Data shown ->
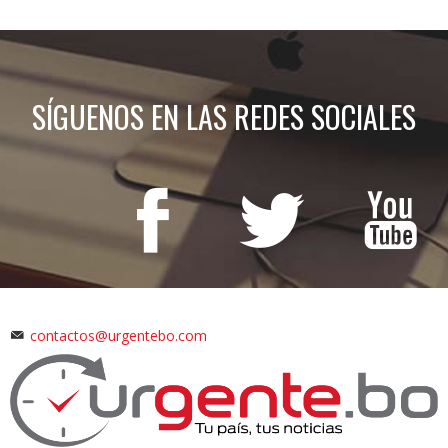
SÍGUENOS EN LAS REDES SOCIALES
contactos@urgentebo.com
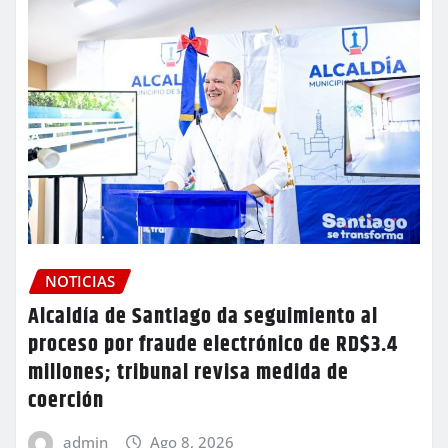
NOTICIAS
Alcaldía de Santiago da seguimiento al
proceso por fraude electrónico de RD$3.4
millones; tribunal revisa medida de
coerción
admin
Ago 8, 2026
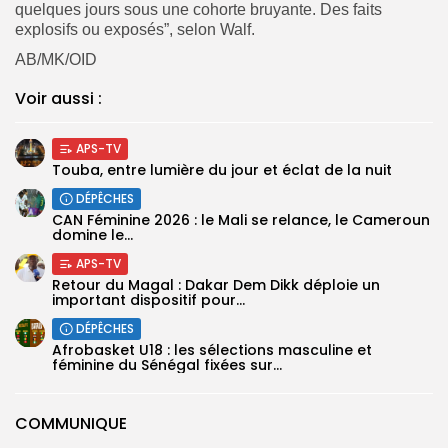
quelques jours sous une cohorte bruyante. Des faits
explosifs ou exposés”, selon Walf.
AB/MK/OID
Voir aussi :
APS-TV
Touba, entre lumière du jour et éclat de la nuit
DÉPÊCHES
‎CAN Féminine 2026 : le Mali se relance, le Cameroun
domine le...
APS-TV
Retour du Magal : Dakar Dem Dikk déploie un
important dispositif pour...
DÉPÊCHES
‎Afrobasket U18 : les sélections masculine et
féminine du Sénégal fixées sur...
COMMUNIQUE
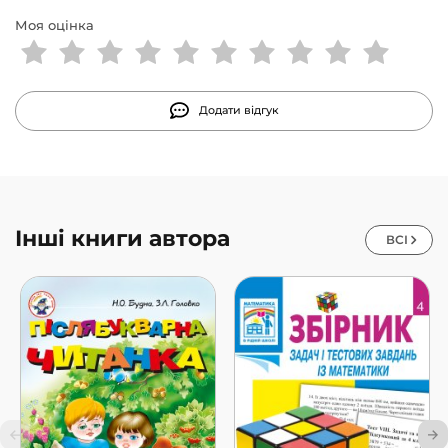
Моя оцінка
Додати відгук
Інші книги автора
ВСІ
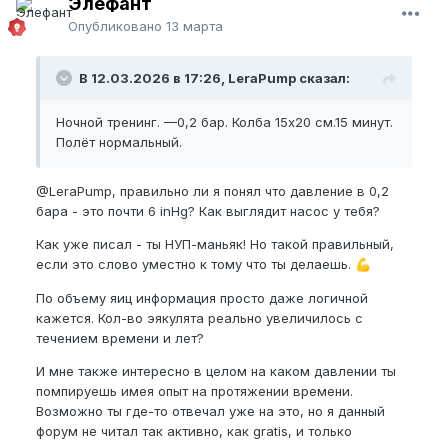
Элефант
Опубликовано
13 марта
В 12.03.2026 в 17:26, LeraPump сказал:
Ночной тренинг. —0,2 бар. Колба 15х20 см.15 минут.
Полёт нормальный.
@LeraPump
, правильно ли я понял что давление в 0,2
бара - это почти 6 inHg? Как выглядит насос у тебя?
Как уже писал - ты НУП-маньяк! Но такой правильный,
если это слово уместно к тому что ты делаешь.
💪
По объему яиц информация просто даже логичной
кажется. Кол-во эякулята реально увеличилось с
течением времени и лет?
И мне также интересно в целом на каком давлении ты
помпируешь имея опыт на протяжении времени.
Возможно ты где-то отвечал уже на это, но я данный
форум не читал так активно, как gratis, и только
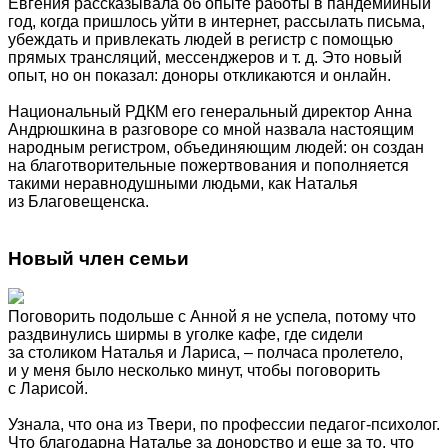
Евгения рассказывала об опыте работы в пандемийный
год, когда пришлось уйти в интернет, рассылать письма,
убеждать и привлекать людей в регистр с помощью
прямых трансляций, мессенджеров и т. д. Это новый
опыт, но он показал: доноры откликаются и онлайн.
Национальный РДКМ его генеральный директор Анна
Андрюшкина в разговоре со мной назвала настоящим
народным регистром, объединяющим людей: он создан
на благотворительные пожертвования и пополняется
такими неравнодушными людьми, как Наталья
из Благовещенска.
Новый член семьи
Поговорить подольше с Анной я не успела, потому что
раздвинулись ширмы в уголке кафе, где сидели
за столиком Наталья и Лариса, – полчаса пролетело,
и у меня было несколько минут, чтобы поговорить
с Ларисой.
Узнала, что она из Твери, по профессии педагог-психолог.
Что благодарна Наталье за донорство и еще за то, что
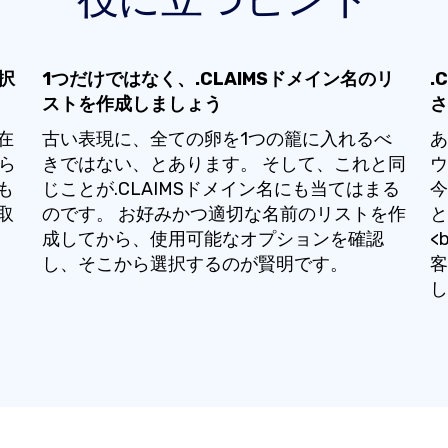
択
1つだけではなく、.CLAIMSドメイン名のリ
.
ストを作成しましょう
さ
在
古い表現に、全ての卵を1つの籠に入れるべ
あ
から
きではない、とあります。 そして、これと同
ウ
も
じことが.CLAIMSドメイン名にも当てはまる
今
取
のです。 お好みかつ適切な名前のリストを作
と
成してから、使用可能なオプションを確認
<
し、そこから選択するのが賢明です。
客
し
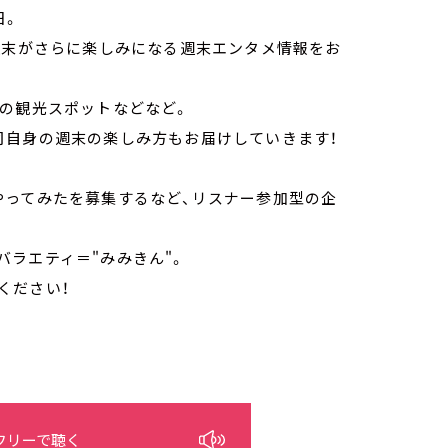
日。
週末がさらに楽しみになる週末エンタメ情報をお
メの観光スポットなどなど。
司自身の週末の楽しみ方もお届けしていきます！
やってみたを募集するなど、リスナー参加型の企
ラエティ＝"みみきん"。
ください！
フリーで聴く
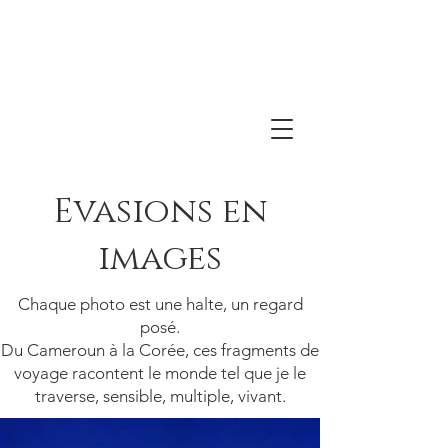
Evasions en
images
Chaque photo est une halte, un regard
posé.
Du Cameroun à la Corée, ces fragments de
voyage racontent le monde tel que je le
traverse, sensible, multiple, vivant.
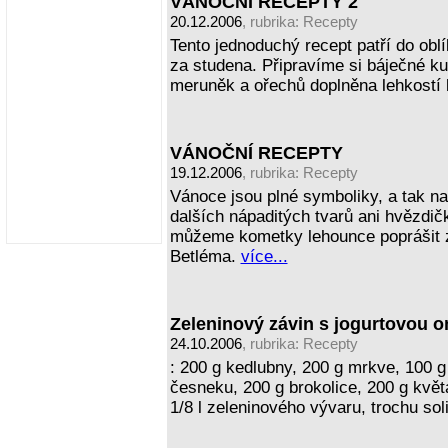
VÁNOČNÍ RECEPTY 2
20.12.2006
, rubrika:
Recepty
Tento jednoduchý recept patří do obl
za studena. Připravíme si báječné ku
meruněk a ořechů doplněna lehkostí
VÁNOČNÍ RECEPTY
19.12.2006
, rubrika:
Recepty
Vánoce jsou plné symboliky, a tak n
dalších nápaditých tvarů ani hvězdi
můžeme kometky lehounce poprášit z
Betléma.
více...
Zeleninový závin s jogurtovou 
24.10.2006
, rubrika:
Recepty
: 200 g kedlubny, 200 g mrkve, 100 g 
česneku, 200 g brokolice, 200 g květ
1/8 l zeleninového vývaru, trochu sol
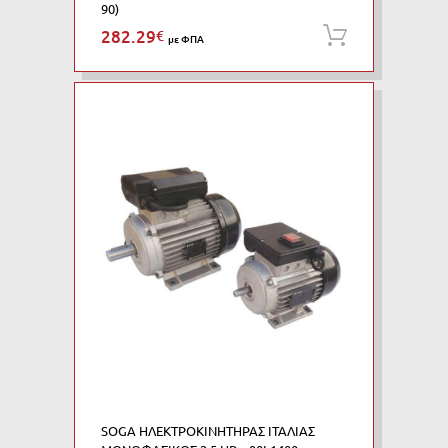
90)
282.29
€
Προσθήκη
με ΦΠΑ
SOGA ΗΛΕΚΤΡΟΚΙΝΗΤΗΡΑΣ ΙΤΑΛΙΑΣ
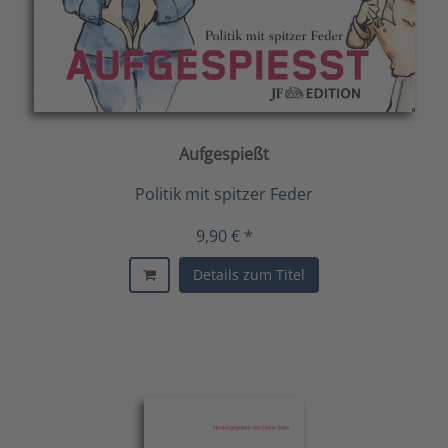
Aufgespießt
Politik mit spitzer Feder
9,90 € *
Details zum Titel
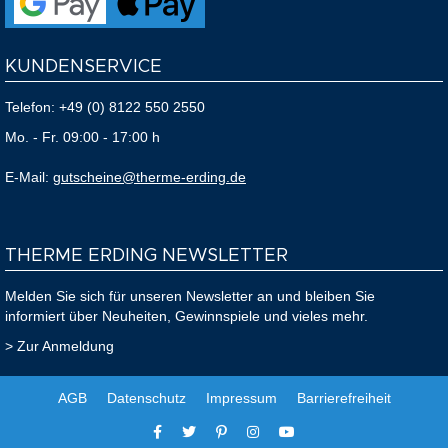
KUNDENSERVICE
Telefon:
+49 (0) 8122 550 2550
Mo. - Fr. 09:00 - 17:00 h
E-Mail:
gutscheine@therme-erding.de
THERME ERDING NEWSLETTER
Melden Sie sich für unseren Newsletter an und bleiben Sie
informiert über Neuheiten, Gewinnspiele und vieles mehr.
> Zur Anmeldung
AGB
Datenschutz
Impressum
Barrierefreiheit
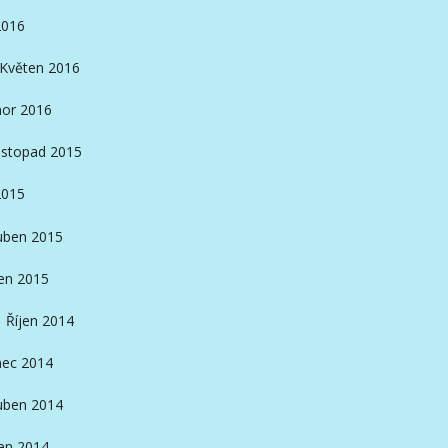
2016
Květen 2016
or 2016
istopad 2015
2015
ben 2015
en 2015
Říjen 2014
nec 2014
ben 2014
en 2014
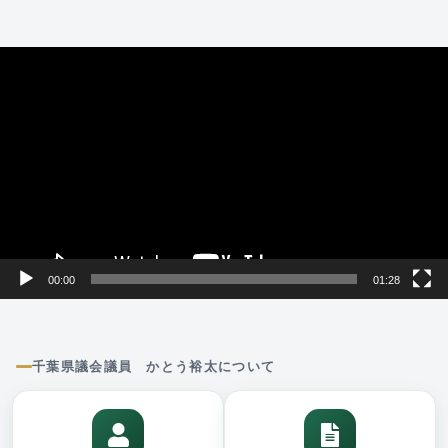
動
画
プ
レ
ー
ヤ
ー
00:00
01:28
千葉県議会議員 かとう裕太について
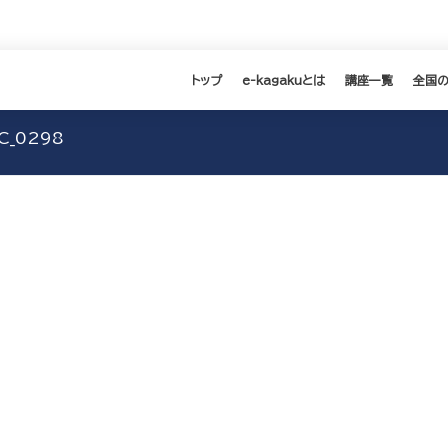
トップ
e-kagakuとは
講座一覧
全国
C_0298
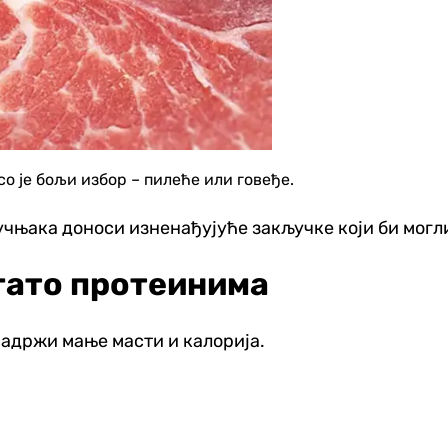
есо је бољи избор – пилеће или говеђе.
ручњака доноси изненађујуће закључке који би мог
огато протеинима
садржи мање масти и калорија.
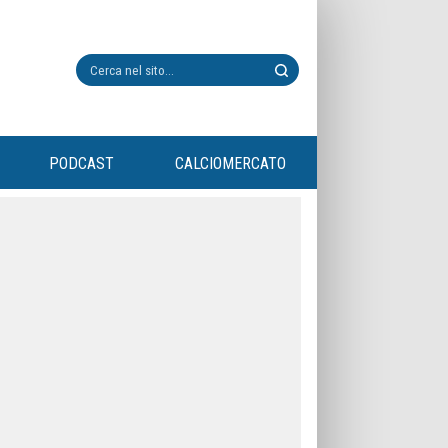
PODCAST
CALCIOMERCATO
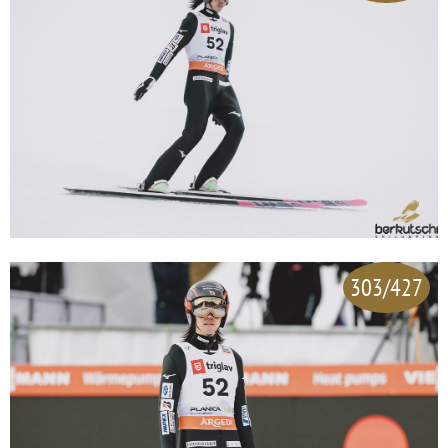
303/427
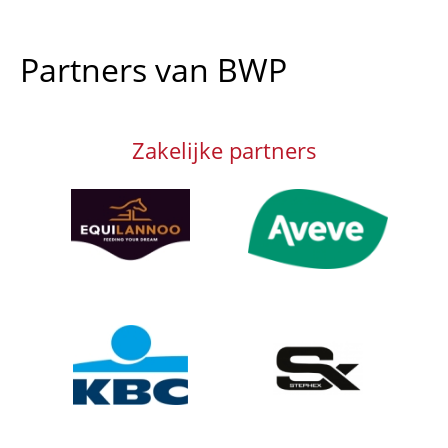
Partners van BWP
Zakelijke partners
Afbeelding
Afbeelding
Afbeelding
Afbeelding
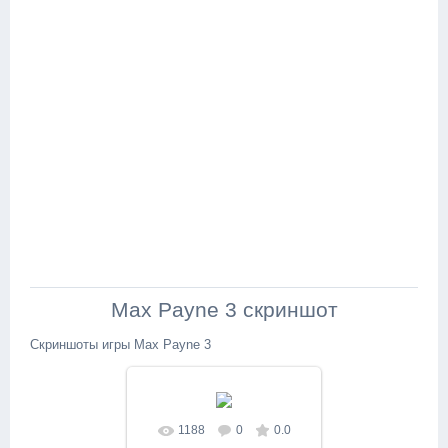
Max Payne 3 скриншот
Скриншоты игры Max Payne 3
1188
0
0.0
В реальном размере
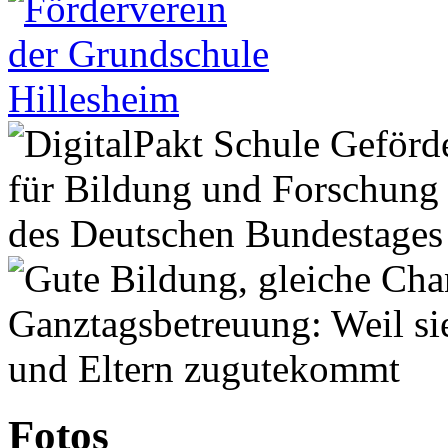
Fotos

What you need to do -> The full listing, reproduced exactly and without pictures, is the expected output.

Completed task ->
SÍGUENOS EN LAS REDES SOCIALES
contactos@urgentebo.com
NOTICIAS
Alcaldía de Santiago da seguimiento al
proceso por fraude electrónico de RD$3.4
millones; tribunal revisa medida de
coerción
admin
Ago 8, 2026
quelques jours sous une cohorte bruyante. Des faits
explosifs ou exposés”, selon Walf.
AB/MK/OID
Voir aussi :
APS-TV
Touba, entre lumière du jour et éclat de la nuit
DÉPÊCHES
‎CAN Féminine 2026 : le Mali se relance, le Cameroun
domine le...
APS-TV
Retour du Magal : Dakar Dem Dikk déploie un
important dispositif pour...
DÉPÊCHES
‎Afrobasket U18 : les sélections masculine et
féminine du Sénégal fixées sur...
COMMUNIQUE
Моя оцінка
Додати відгук
Інші книги автора
ВСІ
Элефант
Опубликовано
13 марта
В 12.03.2026 в 17:26, LeraPump сказал:
Ночной тренинг. —0,2 бар. Колба 15х20 см.15 минут.
Полёт нормальный.
@LeraPump
, правильно ли я понял что давление в 0,2
бара - это почти 6 inHg? Как выглядит насос у тебя?
Как уже писал - ты НУП-маньяк! Но такой правильный,
если это слово уместно к тому что ты делаешь.
💪
По объему яиц информация просто даже логичной
кажется. Кол-во эякулята реально увеличилось с
течением времени и лет?
И мне также интересно в целом на каком давлении ты
помпируешь имея опыт на протяжении времени.
Возможно ты где-то отвечал уже на это, но я данный
форум не читал так активно, как gratis, и только
Евгения рассказывала об опыте работы в пандемийный
год, когда пришлось уйти в интернет, рассылать письма,
убеждать и привлекать людей в регистр с помощью
прямых трансляций, мессенджеров и т. д. Это новый
опыт, но он показал: доноры откликаются и онлайн.
Национальный РДКМ его генеральный директор Анна
Андрюшкина в разговоре со мной назвала настоящим
народным регистром, объединяющим людей: он создан
на благотворительные пожертвования и пополняется
такими неравнодушными людьми, как Наталья
из Благовещенска.
Новый член семьи
Поговорить подольше с Анной я не успела, потому что
раздвинулись ширмы в уголке кафе, где сидели
за столиком Наталья и Лариса, – полчаса пролетело,
и у меня было несколько минут, чтобы поговорить
с Ларисой.
Узнала, что она из Твери, по профессии педагог-психолог.
Что благодарна Наталье за донорство и еще за то, что
択
1つだけではなく、.CLAIMSドメイン名のリ
.
ストを作成しましょう
さ
在
古い表現に、全ての卵を1つの籠に入れるべ
あ
から
きではない、とあります。 そして、これと同
ウ
も
じことが.CLAIMSドメイン名にも当てはまる
今
取
のです。 お好みかつ適切な名前のリストを作
と
成してから、使用可能なオプションを確認
<
し、そこから選択するのが賢明です。
客
し
日。
週末がさらに楽しみになる週末エンタメ情報をお
メの観光スポットなどなど。
司自身の週末の楽しみ方もお届けしていきます！
やってみたを募集するなど、リスナー参加型の企
ラエティ＝"みみきん"。
ください！
フリーで聴く
Evasions en
images
Chaque photo est une halte, un regard
posé.
Du Cameroun à la Corée, ces fragments de
voyage racontent le monde tel que je le
traverse, sensible, multiple, vivant.
VÁNOČNÍ RECEPTY 2
20.12.2006
, rubrika:
Recepty
Tento jednoduchý recept patří do obl
za studena. Připravíme si báječné ku
meruněk a ořechů doplněna lehkostí
VÁNOČNÍ RECEPTY
19.12.2006
, rubrika:
Recepty
Vánoce jsou plné symboliky, a tak n
dalších nápaditých tvarů ani hvězdi
můžeme kometky lehounce poprášit z
Betléma.
více...
Zeleninový závin s jogurtovou 
24.10.2006
, rubrika:
Recepty
: 200 g kedlubny, 200 g mrkve, 100 g 
česneku, 200 g brokolice, 200 g květ
1/8 l zeleninového vývaru, trochu sol
90)
282.29
€
Προσθήκη
με ΦΠΑ
SOGA ΗΛΕΚΤΡΟΚΙΝΗΤΗΡΑΣ ΙΤΑΛΙΑΣ
Aufgespießt
Politik mit spitzer Feder
9,90 € *
Details zum Titel
KUNDENSERVICE
Telefon:
+49 (0) 8122 550 2550
Mo. - Fr. 09:00 - 17:00 h
E-Mail:
gutscheine@therme-erding.de
THERME ERDING NEWSLETTER
Melden Sie sich für unseren Newsletter an und bleiben Sie
informiert über Neuheiten, Gewinnspiele und vieles mehr.
> Zur Anmeldung
AGB
Datenschutz
Impressum
Barrierefreiheit
2016
Květen 2016
or 2016
istopad 2015
2015
ben 2015
en 2015
Říjen 2014
nec 2014
ben 2014
en 2014
動
画
プ
レ
ー
ヤ
ー
00:00
01:28
千葉県議会議員 かとう裕太について
トップ
e-kagakuとは
講座一覧
全国
C_0298
есо је бољи избор – пилеће или говеђе.
ручњака доноси изненађујуће закључке који би мог
огато протеинима
садржи мање масти и калорија.
PODCAST
CALCIOMERCATO
303/427
Partners van BWP
Zakelijke partners
Afbeelding
Afbeelding
Afbeelding
Afbeelding
Max Payne 3 скриншот
Скриншоты игры Max Payne 3
1188
0
0.0
В реальном размере
Fotos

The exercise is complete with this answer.